Life was simple living in a small cabin in the hills: another middle class white kid who moved to the country and didn't really know what he was doing. I never went to the dump as I didn't have any garbage. Yeah, the original ecologists: if you don't have money you don't make trash. That still blows my mind: I didn't have garbage! And no running water either so I decided to do something about that.

The first year on the mountain I hauled gallon glass jugs up the hill by hand, maybe five gallons twice a week up from the county road. That winter I went back home to Indiana and came back the next spring with a $300 Dodge Dart station wagon. The first time I drove up that steep dirt road with a 55 gallon barrel of water in the back there were lots of other things in the car from my trip wedging in the barrel. At the top of the road I ran the water into another barrel above the cabin. A black plastic line snaked to a faucet over the little sink. 

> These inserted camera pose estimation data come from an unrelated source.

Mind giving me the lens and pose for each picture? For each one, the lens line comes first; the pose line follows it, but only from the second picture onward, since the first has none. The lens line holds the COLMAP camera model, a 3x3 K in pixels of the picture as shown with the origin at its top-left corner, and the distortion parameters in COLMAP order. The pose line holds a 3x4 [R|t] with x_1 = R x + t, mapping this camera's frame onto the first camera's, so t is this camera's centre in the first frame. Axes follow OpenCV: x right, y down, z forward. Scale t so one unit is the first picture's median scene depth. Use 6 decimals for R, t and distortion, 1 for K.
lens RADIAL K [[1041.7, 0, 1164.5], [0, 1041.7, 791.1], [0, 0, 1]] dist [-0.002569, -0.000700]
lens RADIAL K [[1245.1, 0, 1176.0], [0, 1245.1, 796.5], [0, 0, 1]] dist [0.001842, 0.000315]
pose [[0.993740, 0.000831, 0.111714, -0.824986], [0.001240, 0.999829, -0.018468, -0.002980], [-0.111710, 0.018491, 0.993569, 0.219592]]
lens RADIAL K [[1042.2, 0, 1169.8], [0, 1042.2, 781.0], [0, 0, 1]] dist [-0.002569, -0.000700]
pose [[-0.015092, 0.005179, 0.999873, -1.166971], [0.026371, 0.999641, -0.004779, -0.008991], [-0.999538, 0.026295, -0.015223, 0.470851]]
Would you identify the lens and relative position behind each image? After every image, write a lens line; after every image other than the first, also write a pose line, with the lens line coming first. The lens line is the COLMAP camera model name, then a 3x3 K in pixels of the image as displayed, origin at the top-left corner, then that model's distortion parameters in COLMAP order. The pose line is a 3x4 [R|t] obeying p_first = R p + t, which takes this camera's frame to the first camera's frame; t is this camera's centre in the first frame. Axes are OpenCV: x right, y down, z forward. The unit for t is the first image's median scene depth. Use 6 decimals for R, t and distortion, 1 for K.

The next time I hauled a barrel up the hill I didn't remember doing anything special to secure the barrel the first time so I filled that sucker up at a nearby spring and headed up the mountain. When I got to the top the barrel burst out of the back of the car smashing the tailgate glass and hurtled down the hill, 440 pounds of out of control water. If it had hit the cabin there would have been two big holes in it.

I had to go all the way to San Jose to get a new piece of glass to replace the smashed one. After that misadventure I started securing the barrel with an old tire. The next year I got an old Dodge truck and could haul two barrels at a time--I was on my way.

One Comment

  1. Noel Manners March 13, 2020

    I always enjoy Paul’s writing in the AVA and formerly in The Gulch Mulch. Keepin’ it real.

    Having observed “poor” people living simple lives in the US and elsewhere, I have noticed that they leave a significantly smaller carbon footprint than their wealthier neighbors.